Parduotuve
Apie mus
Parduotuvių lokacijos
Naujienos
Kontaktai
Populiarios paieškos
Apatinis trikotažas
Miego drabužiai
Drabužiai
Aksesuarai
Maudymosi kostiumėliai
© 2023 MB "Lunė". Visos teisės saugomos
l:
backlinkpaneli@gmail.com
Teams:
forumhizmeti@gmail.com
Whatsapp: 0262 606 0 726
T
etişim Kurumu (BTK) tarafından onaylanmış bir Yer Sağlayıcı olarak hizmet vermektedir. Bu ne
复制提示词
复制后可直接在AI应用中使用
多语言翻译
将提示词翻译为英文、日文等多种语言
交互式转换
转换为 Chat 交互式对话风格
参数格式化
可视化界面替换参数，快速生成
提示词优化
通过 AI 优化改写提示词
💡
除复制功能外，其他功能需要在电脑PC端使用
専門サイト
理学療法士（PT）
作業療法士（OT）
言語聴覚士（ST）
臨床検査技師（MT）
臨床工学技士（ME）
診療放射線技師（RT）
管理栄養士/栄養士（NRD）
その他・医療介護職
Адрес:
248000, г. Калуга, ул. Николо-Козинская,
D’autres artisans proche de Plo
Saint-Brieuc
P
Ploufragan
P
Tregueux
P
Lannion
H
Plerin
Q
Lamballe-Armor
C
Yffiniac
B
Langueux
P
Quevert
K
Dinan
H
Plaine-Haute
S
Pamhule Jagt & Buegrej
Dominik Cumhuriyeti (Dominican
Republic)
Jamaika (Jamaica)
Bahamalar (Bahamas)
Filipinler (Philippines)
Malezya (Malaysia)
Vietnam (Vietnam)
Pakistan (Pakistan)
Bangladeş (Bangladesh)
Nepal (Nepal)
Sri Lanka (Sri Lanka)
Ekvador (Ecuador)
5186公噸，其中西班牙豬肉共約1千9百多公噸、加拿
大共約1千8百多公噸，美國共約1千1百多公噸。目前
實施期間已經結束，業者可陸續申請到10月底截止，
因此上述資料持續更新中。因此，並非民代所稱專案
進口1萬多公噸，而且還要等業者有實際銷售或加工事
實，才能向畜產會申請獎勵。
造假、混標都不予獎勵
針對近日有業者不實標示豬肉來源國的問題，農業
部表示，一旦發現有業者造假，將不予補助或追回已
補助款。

◆ ◆ ◆

• What you need to do: Please return each line of the records that contains the string "gmail", copied in full.

• Exercise output:
backlinkpaneli@gmail.com
forumhizmeti@gmail.com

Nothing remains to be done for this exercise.